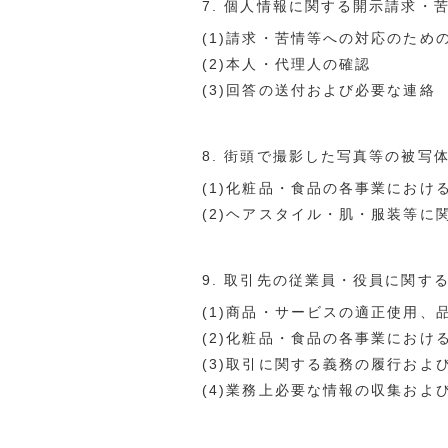
7. 個人情報に関する開示請求・
(1)請求・苦情等への対応のため
(2)本人・代理人の確認
(3)回答の送付および必要な連絡
8. 街頭で撮影した写真等の被写
(1)化粧品・食品の各事業におけ
(2)ヘアスタイル・肌・服装等に
9. 取引先の従業員・役員に関す
(1)商品・サービスの適正使用
(2)化粧品・食品の各事業にお
(3)取引に関する義務の履行およ
(4)業務上必要な情報の収集およ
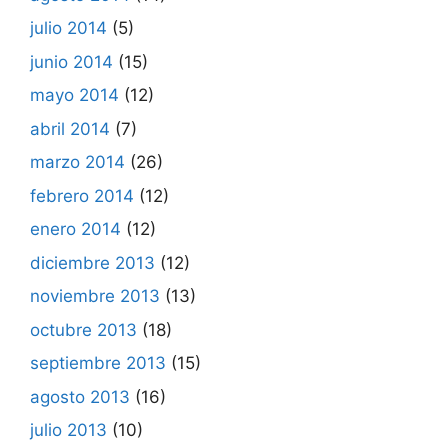
julio 2014
(5)
junio 2014
(15)
mayo 2014
(12)
abril 2014
(7)
marzo 2014
(26)
febrero 2014
(12)
enero 2014
(12)
diciembre 2013
(12)
noviembre 2013
(13)
octubre 2013
(18)
septiembre 2013
(15)
agosto 2013
(16)
julio 2013
(10)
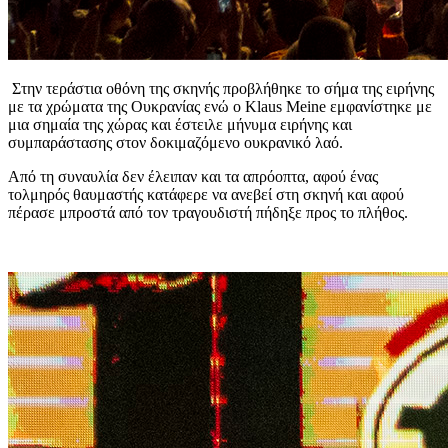
Στην τεράστια οθόνη της σκηνής προβλήθηκε το σήμα της ειρήνης
με τα χρώματα της Ουκρανίας ενώ ο Klaus Meine εμφανίστηκε με
μια σημαία της χώρας και έστειλε μήνυμα ειρήνης και
συμπαράστασης στον δοκιμαζόμενο ουκρανικό λαό.
Από τη συναυλία δεν έλειπαν και τα απρόοπτα, αφού ένας
τολμηρός θαυμαστής κατάφερε να ανεβεί στη σκηνή και αφού
πέρασε μπροστά από τον τραγουδιστή πήδηξε προς το πλήθος.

◆ INSTRUCTION: Gather every line of the records that contains the string "αφού", treating uppercase and lowercase as different.

◆ SOLUTION TO THIS EXERCISE:
Από τη συναυλία δεν έλειπαν και τα απρόοπτα, αφού ένας
τολμηρός θαυμαστής κατάφερε να ανεβεί στη σκηνή και αφού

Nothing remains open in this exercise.